Author 5 books6 followers
October 9, 2021
I really loved this book as it goes along with my own philosophy of nature, wherein every living thing is sentient, even the tallest tree or the smallest mushroom. Through the character of Dorothy Wordsworth viewed through the lens of fictional character, servant/companion James Dixon, "Undersong" opens up a secret world that's all around us, hidden in plain sight. Deeply researched and thoughtful, the book totally immersed me in the world of early 19th century England and in the troubled lives of the Wordsworth family. By the time I finished the first chapter, it had me convinced that this book will be in the running for the Giller or the GG's- it's just that good. Definitely Kathleen Winter's masterstroke. It's taken its place on my 'favourites' shelf.
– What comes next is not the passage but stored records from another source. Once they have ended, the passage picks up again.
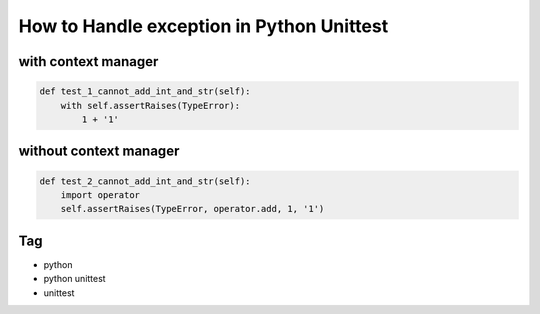 How to Handle exception in Python Unittest
==========================================


with context manager
--------------------

.. code-block:: python

  def test_1_cannot_add_int_and_str(self):
      with self.assertRaises(TypeError):
          1 + '1'

without context manager
-----------------------

.. code-block:: python

  def test_2_cannot_add_int_and_str(self):
      import operator
      self.assertRaises(TypeError, operator.add, 1, '1')

Tag
---
* python
* python unittest
* unittest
Profile Image for Joanne Culley.
Author 3 books6 followers
January 9, 2023
In Undersong, Kathleen Winter has imagined the life of Dorothy Wordsworth, sister of William, the renowned poet, in this novel told from the point of view of a fictional faithful, admiring servant. Dorothy, nicknamed Rotha, notes her observations of nature in her journal, from the tiniest plants and flowers to the sweeping landscapes around their cottage in the English lake district, notations that are frequently borrowed by her brother who passes them off as his own in his poems. Bound by the restrictions surrounding women at that time, Rotha's desire to publish and become known in her own right is discouraged. An interesting look at these famous personages from English literature.
Profile Image for April.
562 reviews1 follower
November 6, 2021
I loved the premise of this book. I was captivated by the author’s enthusiasm for this project, as seen in a writers festival event. However, despite some interesting sections, I was left waiting for it to end. The bitter tone and repetitive complaints made me disillusioned with my first poetry love, William Wordsworth, and not inclined to like Dorothy, either, despite feminist sympathies. I was disappointed with this read.